▶ **WHAT TO WORK ON**
Say how many lines of the entries below include "DEFAULT", giving nothing but that number.

[Saved entries]
***
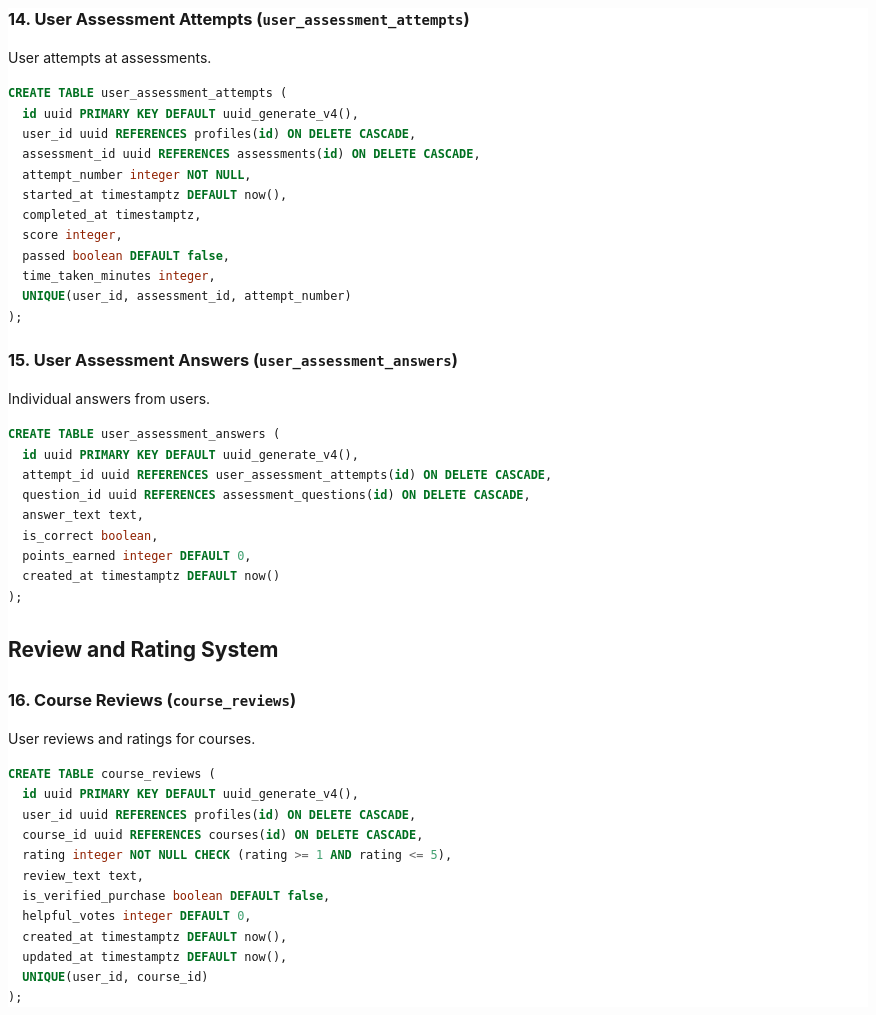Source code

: ### 14. User Assessment Attempts (`user_assessment_attempts`)
User attempts at assessments.

```sql
CREATE TABLE user_assessment_attempts (
  id uuid PRIMARY KEY DEFAULT uuid_generate_v4(),
  user_id uuid REFERENCES profiles(id) ON DELETE CASCADE,
  assessment_id uuid REFERENCES assessments(id) ON DELETE CASCADE,
  attempt_number integer NOT NULL,
  started_at timestamptz DEFAULT now(),
  completed_at timestamptz,
  score integer,
  passed boolean DEFAULT false,
  time_taken_minutes integer,
  UNIQUE(user_id, assessment_id, attempt_number)
);
```

### 15. User Assessment Answers (`user_assessment_answers`)
Individual answers from users.

```sql
CREATE TABLE user_assessment_answers (
  id uuid PRIMARY KEY DEFAULT uuid_generate_v4(),
  attempt_id uuid REFERENCES user_assessment_attempts(id) ON DELETE CASCADE,
  question_id uuid REFERENCES assessment_questions(id) ON DELETE CASCADE,
  answer_text text,
  is_correct boolean,
  points_earned integer DEFAULT 0,
  created_at timestamptz DEFAULT now()
);
```

## Review and Rating System

### 16. Course Reviews (`course_reviews`)
User reviews and ratings for courses.

```sql
CREATE TABLE course_reviews (
  id uuid PRIMARY KEY DEFAULT uuid_generate_v4(),
  user_id uuid REFERENCES profiles(id) ON DELETE CASCADE,
  course_id uuid REFERENCES courses(id) ON DELETE CASCADE,
  rating integer NOT NULL CHECK (rating >= 1 AND rating <= 5),
  review_text text,
  is_verified_purchase boolean DEFAULT false,
  helpful_votes integer DEFAULT 0,
  created_at timestamptz DEFAULT now(),
  updated_at timestamptz DEFAULT now(),
  UNIQUE(user_id, course_id)
);
```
***
▶ **EXPECTED ANSWER**
11